B.P. SERVICE

"We are the interpreters of the rhythms of the city. We have turned the blight of urban decay into art."

B.P. Service is the vision of B.P. György Szabó. It is music that is industrial in the truest sense of the word. B.P. Service is a sound, and a man, far ahead of its time. His music is a statement of one man's radical attitude towards art.

György Szabó was born in Budapest in 1952. His father was a music teacher and as a child, György learned a variety of instruments. Though he grew up in a musical household, he was never satisfied using traditional instruments in accepted ways. In 1981, he formed The Electric Petting Band with the goal of using traditional instruments in new ways, which laid the groundwork for the formation of B.P. (Budapest) Service in 1982.

"I wanted to destroy all accepted forms of music with B.P. Service," he said. "At the time, New Wave was very popular and it was hard to gain a forum for radical musical ideas. Then someone made me this noise generator which finally gave me the musical feeling I had sought for so long."

At the time, György was finishing art school while exploring new modes of musical expression and industrial music was a new and misunderstood musical genre.

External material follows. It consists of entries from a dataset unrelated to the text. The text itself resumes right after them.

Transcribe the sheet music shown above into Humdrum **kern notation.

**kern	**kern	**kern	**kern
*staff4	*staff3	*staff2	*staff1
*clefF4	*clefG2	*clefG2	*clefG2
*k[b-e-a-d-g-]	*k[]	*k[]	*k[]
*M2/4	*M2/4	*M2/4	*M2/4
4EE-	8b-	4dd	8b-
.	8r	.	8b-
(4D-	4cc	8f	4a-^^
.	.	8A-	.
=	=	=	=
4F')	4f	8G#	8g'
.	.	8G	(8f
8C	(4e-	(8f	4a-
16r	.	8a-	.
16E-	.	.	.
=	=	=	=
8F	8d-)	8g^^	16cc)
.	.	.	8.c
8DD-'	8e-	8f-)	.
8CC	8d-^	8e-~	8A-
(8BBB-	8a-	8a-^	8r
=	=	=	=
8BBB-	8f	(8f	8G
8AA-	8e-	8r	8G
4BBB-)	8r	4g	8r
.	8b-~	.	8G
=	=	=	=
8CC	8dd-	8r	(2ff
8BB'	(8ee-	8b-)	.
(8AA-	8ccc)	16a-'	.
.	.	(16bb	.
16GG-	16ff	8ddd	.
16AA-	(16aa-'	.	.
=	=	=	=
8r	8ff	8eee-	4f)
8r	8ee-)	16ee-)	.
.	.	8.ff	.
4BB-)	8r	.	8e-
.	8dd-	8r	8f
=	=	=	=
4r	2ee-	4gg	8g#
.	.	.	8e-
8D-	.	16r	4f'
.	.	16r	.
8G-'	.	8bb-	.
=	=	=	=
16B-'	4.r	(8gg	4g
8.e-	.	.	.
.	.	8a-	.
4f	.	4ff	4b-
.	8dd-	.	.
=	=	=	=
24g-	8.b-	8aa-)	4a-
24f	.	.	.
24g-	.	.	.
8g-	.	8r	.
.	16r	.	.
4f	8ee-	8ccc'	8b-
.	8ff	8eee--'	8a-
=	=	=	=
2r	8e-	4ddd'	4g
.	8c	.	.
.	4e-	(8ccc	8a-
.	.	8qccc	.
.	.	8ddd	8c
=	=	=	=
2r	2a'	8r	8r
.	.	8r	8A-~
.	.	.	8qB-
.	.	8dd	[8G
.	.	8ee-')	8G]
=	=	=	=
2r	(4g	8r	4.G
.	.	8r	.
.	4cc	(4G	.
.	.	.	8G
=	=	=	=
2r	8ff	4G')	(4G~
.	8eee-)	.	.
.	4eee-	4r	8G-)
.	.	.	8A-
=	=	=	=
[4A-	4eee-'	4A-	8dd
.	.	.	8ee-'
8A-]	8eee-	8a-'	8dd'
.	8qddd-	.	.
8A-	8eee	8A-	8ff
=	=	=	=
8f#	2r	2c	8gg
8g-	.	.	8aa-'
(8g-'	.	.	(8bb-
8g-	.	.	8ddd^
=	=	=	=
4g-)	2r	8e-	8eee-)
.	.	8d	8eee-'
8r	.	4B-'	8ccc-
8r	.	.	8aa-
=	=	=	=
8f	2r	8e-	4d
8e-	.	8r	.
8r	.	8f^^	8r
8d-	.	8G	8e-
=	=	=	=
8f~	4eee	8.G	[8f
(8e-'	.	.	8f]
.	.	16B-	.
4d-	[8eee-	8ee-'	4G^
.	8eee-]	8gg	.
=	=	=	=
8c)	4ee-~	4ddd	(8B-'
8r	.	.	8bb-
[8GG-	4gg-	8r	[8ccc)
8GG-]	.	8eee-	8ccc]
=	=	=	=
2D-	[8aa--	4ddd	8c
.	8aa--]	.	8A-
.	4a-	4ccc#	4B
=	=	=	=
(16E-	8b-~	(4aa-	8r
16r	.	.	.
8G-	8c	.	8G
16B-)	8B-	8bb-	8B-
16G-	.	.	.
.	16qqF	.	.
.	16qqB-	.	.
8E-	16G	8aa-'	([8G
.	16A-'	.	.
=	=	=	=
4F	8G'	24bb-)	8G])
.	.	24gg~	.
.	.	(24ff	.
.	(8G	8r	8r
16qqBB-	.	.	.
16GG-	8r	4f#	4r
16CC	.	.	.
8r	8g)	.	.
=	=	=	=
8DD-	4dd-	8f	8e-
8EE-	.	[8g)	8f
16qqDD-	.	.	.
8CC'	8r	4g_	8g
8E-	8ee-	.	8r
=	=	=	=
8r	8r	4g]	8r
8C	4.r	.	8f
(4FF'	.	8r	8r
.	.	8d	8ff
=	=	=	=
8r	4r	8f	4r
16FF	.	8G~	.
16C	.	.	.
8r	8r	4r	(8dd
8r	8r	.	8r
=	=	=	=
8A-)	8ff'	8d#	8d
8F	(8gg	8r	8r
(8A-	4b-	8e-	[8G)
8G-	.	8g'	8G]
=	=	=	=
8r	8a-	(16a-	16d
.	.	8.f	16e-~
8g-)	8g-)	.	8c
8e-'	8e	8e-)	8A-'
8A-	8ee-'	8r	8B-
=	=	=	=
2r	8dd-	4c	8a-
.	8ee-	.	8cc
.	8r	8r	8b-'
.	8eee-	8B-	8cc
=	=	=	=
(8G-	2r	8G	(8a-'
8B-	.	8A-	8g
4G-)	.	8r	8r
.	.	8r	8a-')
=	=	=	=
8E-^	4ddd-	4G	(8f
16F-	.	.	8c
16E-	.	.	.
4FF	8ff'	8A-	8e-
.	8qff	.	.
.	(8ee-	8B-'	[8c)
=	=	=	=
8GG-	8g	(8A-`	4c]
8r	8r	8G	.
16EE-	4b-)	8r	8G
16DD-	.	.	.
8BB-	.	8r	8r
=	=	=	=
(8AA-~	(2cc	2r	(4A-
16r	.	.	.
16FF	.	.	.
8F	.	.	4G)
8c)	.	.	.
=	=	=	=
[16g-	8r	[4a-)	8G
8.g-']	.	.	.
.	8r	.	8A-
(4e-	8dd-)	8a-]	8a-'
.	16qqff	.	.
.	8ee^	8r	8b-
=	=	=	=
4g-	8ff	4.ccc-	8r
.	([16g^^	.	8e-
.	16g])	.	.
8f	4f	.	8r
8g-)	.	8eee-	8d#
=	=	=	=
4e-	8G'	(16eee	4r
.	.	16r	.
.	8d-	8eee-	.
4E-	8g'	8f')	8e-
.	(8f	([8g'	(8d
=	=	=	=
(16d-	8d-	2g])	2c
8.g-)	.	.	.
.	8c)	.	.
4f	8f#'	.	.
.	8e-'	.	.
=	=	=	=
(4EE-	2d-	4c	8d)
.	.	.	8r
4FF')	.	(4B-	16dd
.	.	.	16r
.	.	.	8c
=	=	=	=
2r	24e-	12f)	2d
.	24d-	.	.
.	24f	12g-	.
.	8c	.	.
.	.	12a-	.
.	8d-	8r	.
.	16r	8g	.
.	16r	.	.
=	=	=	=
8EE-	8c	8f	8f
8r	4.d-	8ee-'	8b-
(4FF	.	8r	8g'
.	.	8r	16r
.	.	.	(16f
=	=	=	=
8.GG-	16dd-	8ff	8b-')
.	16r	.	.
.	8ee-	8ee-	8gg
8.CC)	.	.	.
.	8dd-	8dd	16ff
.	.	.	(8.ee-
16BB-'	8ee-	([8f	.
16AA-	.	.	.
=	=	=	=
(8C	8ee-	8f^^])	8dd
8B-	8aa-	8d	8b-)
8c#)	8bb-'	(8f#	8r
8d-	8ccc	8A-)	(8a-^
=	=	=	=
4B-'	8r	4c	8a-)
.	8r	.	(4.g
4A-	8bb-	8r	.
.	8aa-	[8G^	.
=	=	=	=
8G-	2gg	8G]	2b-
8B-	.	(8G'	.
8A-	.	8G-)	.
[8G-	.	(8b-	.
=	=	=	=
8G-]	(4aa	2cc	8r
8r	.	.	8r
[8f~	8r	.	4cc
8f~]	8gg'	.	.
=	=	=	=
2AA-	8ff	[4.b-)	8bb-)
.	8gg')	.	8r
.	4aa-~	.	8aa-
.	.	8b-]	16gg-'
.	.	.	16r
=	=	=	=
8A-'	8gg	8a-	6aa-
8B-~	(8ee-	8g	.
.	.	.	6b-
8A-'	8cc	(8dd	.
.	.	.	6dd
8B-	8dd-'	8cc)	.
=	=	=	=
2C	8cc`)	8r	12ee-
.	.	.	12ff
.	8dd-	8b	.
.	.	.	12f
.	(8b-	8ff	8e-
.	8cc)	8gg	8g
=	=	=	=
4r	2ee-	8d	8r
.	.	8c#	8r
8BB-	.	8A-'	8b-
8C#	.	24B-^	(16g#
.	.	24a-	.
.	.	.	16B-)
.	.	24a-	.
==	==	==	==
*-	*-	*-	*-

The noise generator he had been given struck him as industrial art and he began making his own noise generators, vast sculptures fashioned from junk he would find in salvage yards.

"I could now manipulate these generators to get the tones I wanted and lay over samples and recorded sounds. I made dozens. Some of them lit up and I would use them for my live performances. Others would emit a drone, while still others I could manipulate the pitches and volumes. Only the drums remained in the traditional sense, and those only for rhythm. When I heard Einstürzende Neubauten, I finally felt I wasn't alone."

With B.P. Service, he captures the true sounds of sprawling urban metropolises. But far more than mere sound effects, György fashions them into intricate rhythm tracks and melodic nuances. The raw recordings for this album were done in just under two weeks in 1993 in Hungary and it was mixed in America.

György notes that his ultimate goal is to capture the sounds of the world's great cities and turn them into music and records. "I have used the sounds of Budapest for this album, but each metropolis has its own sounds and I hope to capture them and interpret them on future releases."

"The noise of the city is all around us," he observes, "We cannot escape it. For this record, I have sampled everything from factory sounds to car washes. Over these samples I have put my own sounds from these noise generators."

In 1995, György's noise generators will be shown at a huge exhibition at the Mücsarnokban, Hungary's leading art museum. "My generators serve a dual purpose in that they are art as well as functional. My music is an extension of the energy inherent in these objects."